Your question
In the rest api, you could get the argon2 hash out with /api/principal, and therefore verify password by hashing user pwd input and compare to hash. Now secret returns “****”, is it possible to get the hash out, or is there a verifycorrectpwd function or similar?
I understand that topics in this category are triaged by a bot first but a human reply will follow up. If I’d prefer a human-only reply, I’ll add the no-ai tag to my topic.
on
The password hash is intentionally masked and there is no “verify password” API endpoint in Stalwart’s JMAP API. Here is the situation:
The hash is permanently masked. When you read a principal (or account) via the JMAP API, the secret/password field is always returned as **** (MASKED_PASSWORD). This is hardcoded in the server – the raw Argon2 hash is never exposed through the API, by design. There is no verifyPassword or equivalent JMAP method.
What you can do instead to verify a user’s credentials:
The recommended approach for programmatic credential verification is to use OAuth 2.0. Stalwart supports the standard Authorization Code and Device Authorization flows. If you control a confidential (server-side) application, you can use the OAuth token endpoint at /auth/token with grant_type=client_credentials or drive the user through the authorization code flow – the server performs the password check internally and issues an access token only on success. A successful token response confirms the credentials are valid.

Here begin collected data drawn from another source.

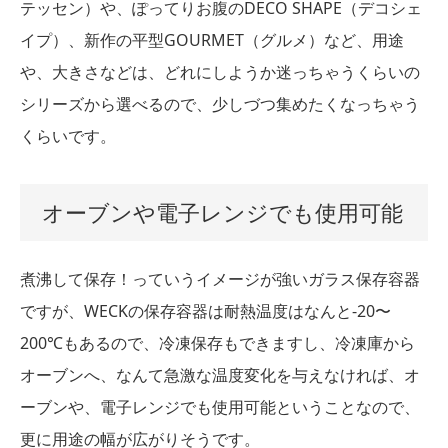
テッセン）や、ぽってりお腹のDECO SHAPE（デコシェ
イプ）、新作の平型GOURMET（グルメ）など、用途
や、大きさなどは、どれにしようか迷っちゃうくらいの
シリーズから選べるので、少しづつ集めたくなっちゃう
くらいです。
オーブンや電子レンジでも使用可能
煮沸して保存！っていうイメージが強いガラス保存容器
ですが、WECKの保存容器は耐熱温度はなんと-20〜
200℃もあるので、冷凍保存もできますし、冷凍庫から
オーブンへ、なんて急激な温度変化を与えなければ、オ
ーブンや、電子レンジでも使用可能ということなので、
更に用途の幅が広がりそうです。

For simple scripting, you can also use HTTP Basic auth (Authorization: Basic base64(user:password)) against the management API endpoint – a 200 response confirms the credentials are correct.
Relevant docs:
This is an automated reply from the Stalwart Help Bot. Other community members may follow up if this answer is incomplete or wrong. If you found it useful, mention @helpbot in any reply to ask follow-up questions and the bot will respond again.
That’s by design now. The secret/hash is masked on the wire (every secret field returns **** before any role check), so the client can’t pull the hash and verify offline, and there’s no JMAP-level verifyPassword method. Password verification is meant to happen by actually authenticating: hit /auth/token with the credentials and check the response, or use IMAP/SMTP/JMAP LOGIN.
If the use case is “is this password correct for that user?”, an authenticate-and-discard against the OAuth endpoint is the supported approach.